Job - Each record that follows goes into your reply unchanged; the pictures do not.

┌────────

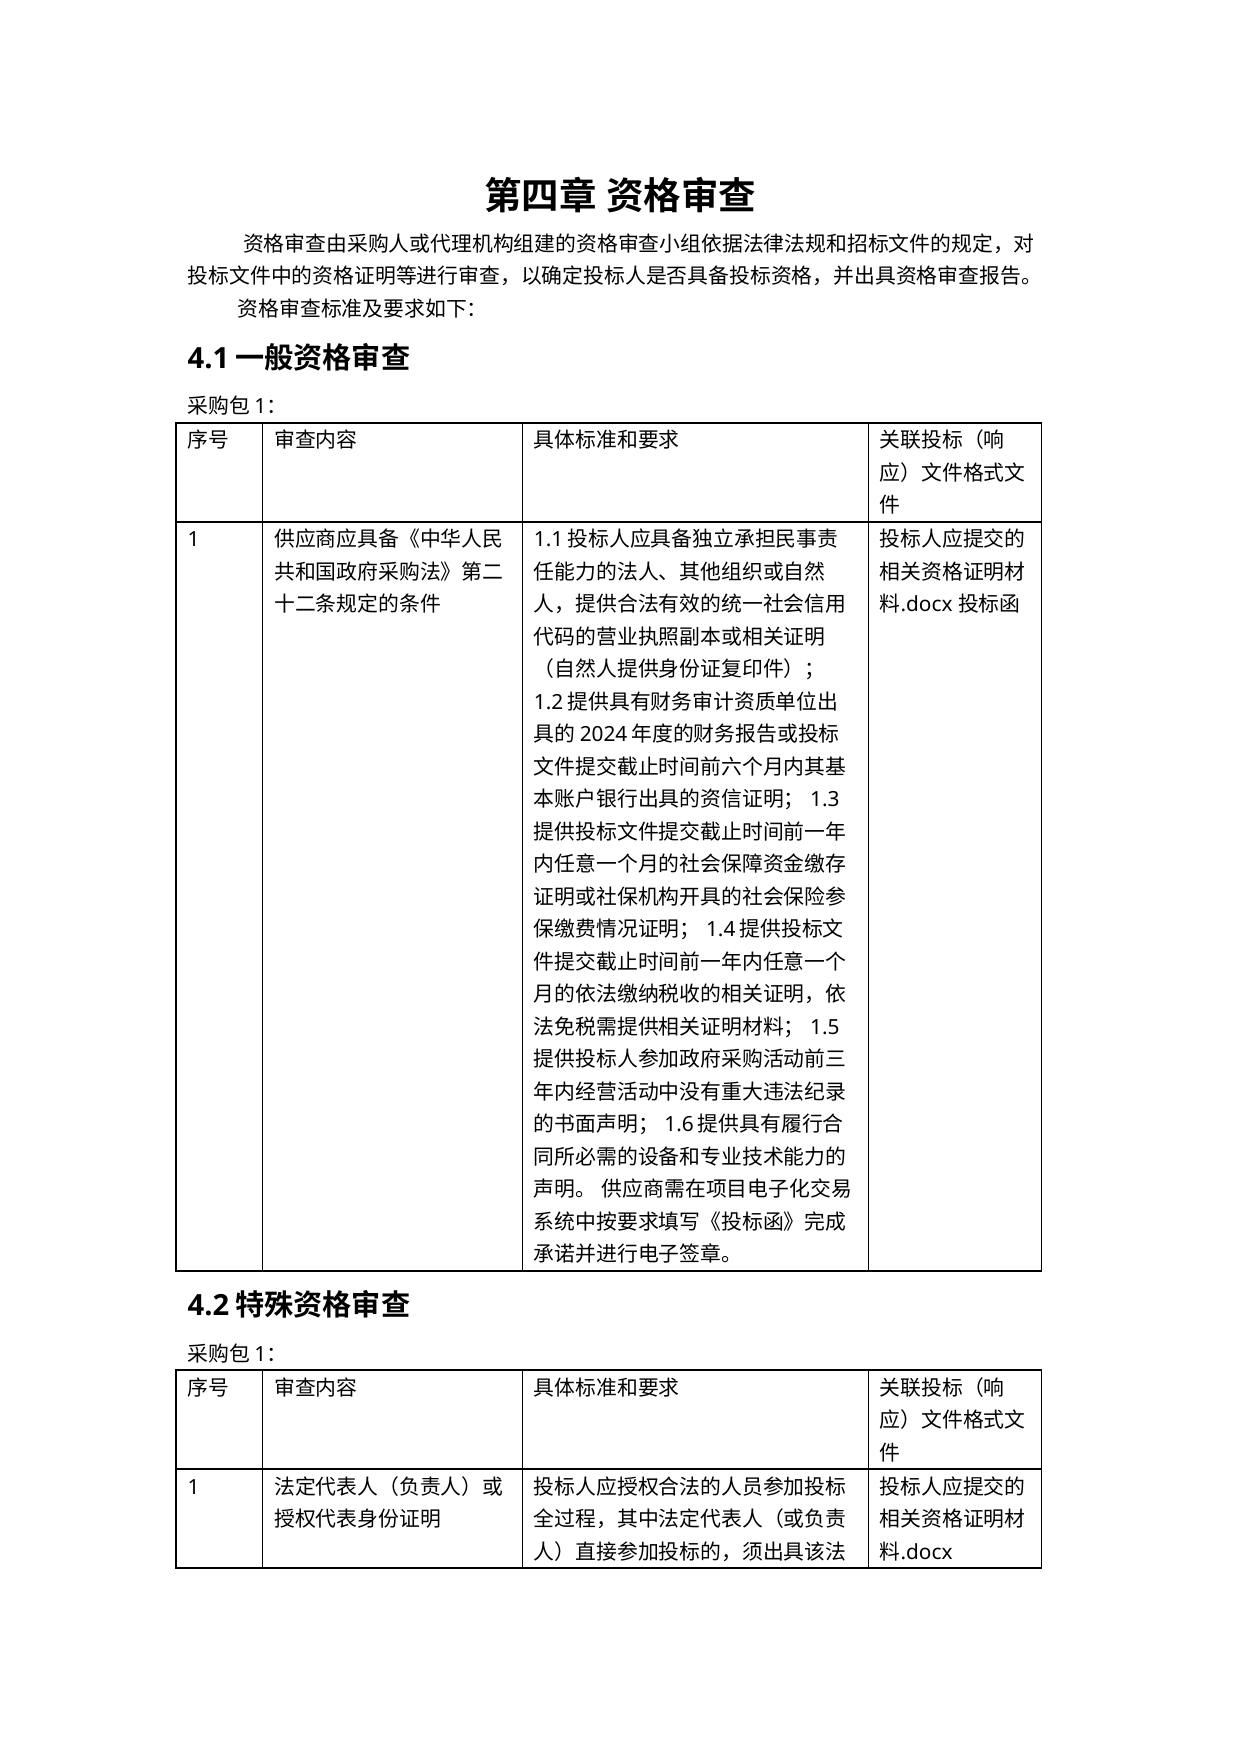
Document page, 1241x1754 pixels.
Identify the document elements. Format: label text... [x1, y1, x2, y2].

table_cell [523, 1470, 868, 1567]
table_header 具体标准和要求 [523, 1371, 868, 1468]
text 4.2特殊资格审查 [187, 1272, 1053, 1337]
table_header 序号 [177, 424, 262, 521]
table_header 审查内容 [263, 424, 522, 521]
table_cell 法定代表人（负责人）或授权代表身份证明 [263, 1470, 522, 1567]
table_cell 1.1投标人应具备独立承担民事责任能力的法人、其他组织或自然人，提供合法有效的统一社会信用代码的营业执照副本或相关证明（自然人提供身份证复印件）； 1.2提供具有财务审计资质单位出具的2024年度的财务报告或投标文件提交截止时间前六个月内其基本账户银行出具的资信证明； 1.3提供投标文件提交截止时间前一年内任意一个月的社会保障资金缴存证明或社保机构开具的社会保险参保缴费情况证明； 1.4提供投标文件提交截止时间前一年内任意一个月的依法缴纳税收的相关证明，依法免税需提供相关证明材料； 1.5提供投标人参加政府采购活动前三年内经营活动中没有重大违法纪录的书面声明； 1.6提供具有履行合同所必需的设备和专业技术能力的声明。 供应商需在项目电子化交易系统中按要求填写《投标函》完成承诺并进行电子签章。 [523, 523, 868, 1270]
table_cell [869, 1470, 1041, 1567]
text 第四章 资格审查 [187, 162, 1053, 227]
table_cell 1 [177, 1470, 262, 1567]
table_header 关联投标（响应）文件格式文件 [869, 1371, 1041, 1468]
table_header 具体标准和要求 [523, 424, 868, 521]
table_cell 1 [177, 523, 262, 1270]
table_cell 供应商应具备《中华人民共和国政府采购法》第二十二条规定的条件 [263, 523, 522, 1270]
text 采购包1： [187, 389, 1053, 422]
text 采购包1： [187, 1337, 1053, 1369]
text 4.1一般资格审查 [187, 324, 1053, 389]
table_header 关联投标（响应）文件格式文件 [869, 424, 1041, 521]
text 资格审查标准及要求如下： [187, 292, 1053, 324]
table_header 序号 [177, 1371, 262, 1468]
table_cell 投标人应提交的相关资格证明材料.docx 投标函 [869, 523, 1041, 1270]
text 资格审查由采购人或代理机构组建的资格审查小组依据法律法规和招标文件的规定，对投标文件中的资格证明等进行审查，以确定投标人是否具备投标资格，并出具资格审查报告。 [187, 227, 1053, 292]
table_header 审查内容 [263, 1371, 522, 1468]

└────────

Answer box -
Document page, 1241x1754 pixels.
Identify the document elements. Format: label text... [x1, y1, x2, y2].

table_cell [523, 1470, 868, 1567]
table_header 具体标准和要求 [523, 1371, 868, 1468]
text 4.2特殊资格审查 [187, 1272, 1053, 1337]
table_header 序号 [177, 424, 262, 521]
table_header 审查内容 [263, 424, 522, 521]
table_cell 法定代表人（负责人）或授权代表身份证明 [263, 1470, 522, 1567]
table_cell 1.1投标人应具备独立承担民事责任能力的法人、其他组织或自然人，提供合法有效的统一社会信用代码的营业执照副本或相关证明（自然人提供身份证复印件）； 1.2提供具有财务审计资质单位出具的2024年度的财务报告或投标文件提交截止时间前六个月内其基本账户银行出具的资信证明； 1.3提供投标文件提交截止时间前一年内任意一个月的社会保障资金缴存证明或社保机构开具的社会保险参保缴费情况证明； 1.4提供投标文件提交截止时间前一年内任意一个月的依法缴纳税收的相关证明，依法免税需提供相关证明材料； 1.5提供投标人参加政府采购活动前三年内经营活动中没有重大违法纪录的书面声明； 1.6提供具有履行合同所必需的设备和专业技术能力的声明。 供应商需在项目电子化交易系统中按要求填写《投标函》完成承诺并进行电子签章。 [523, 523, 868, 1270]
table_cell [869, 1470, 1041, 1567]
text 第四章 资格审查 [187, 162, 1053, 227]
table_cell 1 [177, 1470, 262, 1567]
table_header 关联投标（响应）文件格式文件 [869, 1371, 1041, 1468]
table_header 具体标准和要求 [523, 424, 868, 521]
table_cell 1 [177, 523, 262, 1270]
table_cell 供应商应具备《中华人民共和国政府采购法》第二十二条规定的条件 [263, 523, 522, 1270]
text 采购包1： [187, 389, 1053, 422]
text 采购包1： [187, 1337, 1053, 1369]
text 4.1一般资格审查 [187, 324, 1053, 389]
table_header 关联投标（响应）文件格式文件 [869, 424, 1041, 521]
text 资格审查标准及要求如下： [187, 292, 1053, 324]
table_header 序号 [177, 1371, 262, 1468]
table_cell 投标人应提交的相关资格证明材料.docx 投标函 [869, 523, 1041, 1270]
text 资格审查由采购人或代理机构组建的资格审查小组依据法律法规和招标文件的规定，对投标文件中的资格证明等进行审查，以确定投标人是否具备投标资格，并出具资格审查报告。 [187, 227, 1053, 292]
table_header 审查内容 [263, 1371, 522, 1468]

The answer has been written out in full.